▶ _EXERCISE OBJECTIVE_
Below are records; please write out exactly the lines from the first line through the line containing "left hip: (784, 530)", with no pictures.

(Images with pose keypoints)
· · · · ·

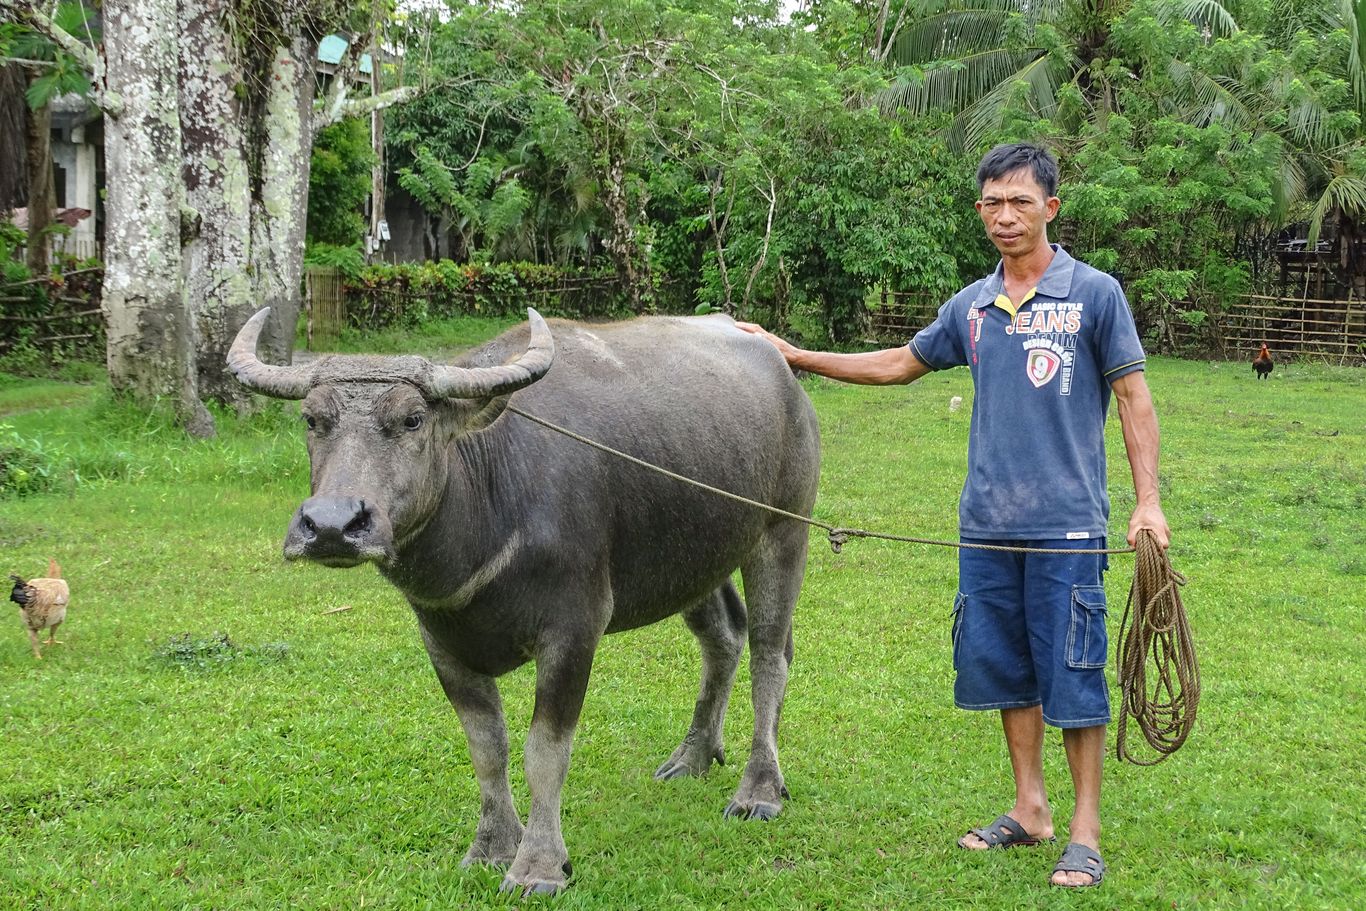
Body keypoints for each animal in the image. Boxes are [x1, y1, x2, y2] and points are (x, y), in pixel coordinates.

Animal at [228, 310, 814, 895]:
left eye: (413, 419)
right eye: (311, 419)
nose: (331, 525)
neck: (490, 502)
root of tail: (784, 373)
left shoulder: (573, 631)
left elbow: (545, 752)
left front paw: (539, 865)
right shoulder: (442, 643)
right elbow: (487, 749)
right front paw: (490, 847)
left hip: (784, 530)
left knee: (769, 654)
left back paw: (759, 789)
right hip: (697, 557)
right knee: (724, 638)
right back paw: (693, 756)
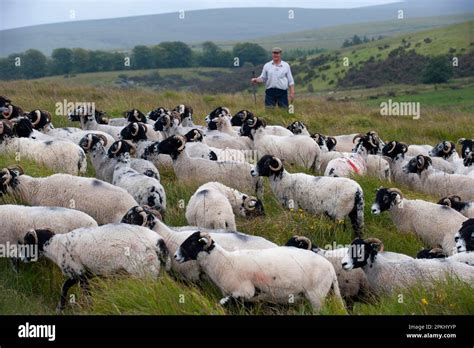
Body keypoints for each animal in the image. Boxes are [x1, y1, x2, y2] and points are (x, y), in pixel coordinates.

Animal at [21, 224, 172, 312]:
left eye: (27, 243)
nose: (21, 258)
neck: (55, 246)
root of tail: (158, 243)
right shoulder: (85, 273)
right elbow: (68, 287)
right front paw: (61, 308)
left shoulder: (78, 271)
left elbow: (72, 289)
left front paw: (86, 308)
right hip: (156, 271)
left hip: (144, 272)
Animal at [176, 230, 342, 312]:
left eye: (192, 242)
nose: (176, 256)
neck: (223, 262)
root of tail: (330, 268)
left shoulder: (244, 292)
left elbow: (223, 302)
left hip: (316, 296)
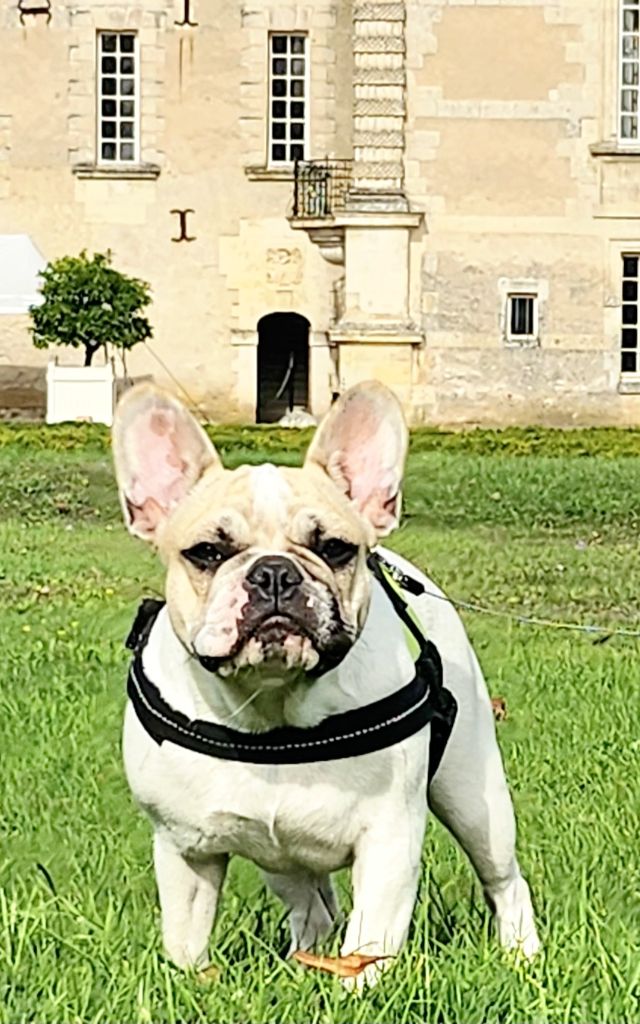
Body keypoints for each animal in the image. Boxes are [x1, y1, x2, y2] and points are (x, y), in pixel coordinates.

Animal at [112, 382, 536, 983]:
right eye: (207, 553)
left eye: (334, 548)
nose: (273, 572)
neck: (273, 706)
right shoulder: (184, 849)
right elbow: (186, 942)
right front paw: (190, 985)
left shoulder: (390, 841)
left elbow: (366, 945)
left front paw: (358, 991)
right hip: (281, 860)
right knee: (312, 908)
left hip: (476, 800)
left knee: (503, 879)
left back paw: (522, 954)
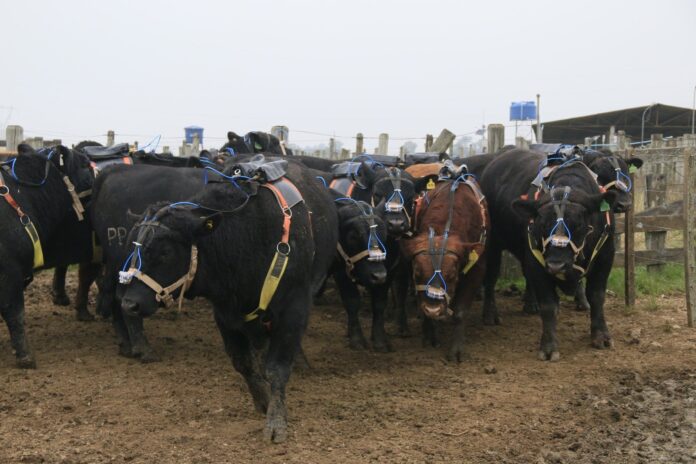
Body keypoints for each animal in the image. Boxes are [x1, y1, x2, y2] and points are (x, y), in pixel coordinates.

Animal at [119, 160, 338, 442]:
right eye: (133, 246)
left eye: (165, 252)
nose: (129, 304)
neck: (245, 238)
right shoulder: (225, 313)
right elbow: (242, 363)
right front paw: (262, 400)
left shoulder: (293, 308)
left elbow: (277, 368)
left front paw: (276, 421)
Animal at [482, 150, 624, 360]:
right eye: (541, 224)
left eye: (579, 225)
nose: (556, 265)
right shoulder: (538, 262)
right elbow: (549, 305)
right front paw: (548, 347)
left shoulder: (605, 256)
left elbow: (597, 296)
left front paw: (601, 336)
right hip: (492, 245)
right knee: (490, 278)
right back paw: (490, 314)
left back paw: (530, 304)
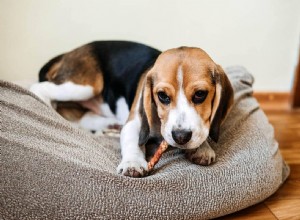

· · · · ·

▶ _THE ANSWER_
Body keypoints for each animal in the image. Boxes are [x1, y1, x2, y2] and points are (x, y), in pixel coordinates.

Animal at [228, 310, 814, 895]:
left eye: (413, 419)
right eye: (311, 419)
nose: (331, 525)
neck: (490, 502)
root of tail: (784, 373)
left shoulder: (573, 631)
left elbow: (545, 752)
left front paw: (539, 865)
right shoulder: (442, 643)
right elbow: (487, 749)
right front paw: (490, 847)
left hip: (784, 530)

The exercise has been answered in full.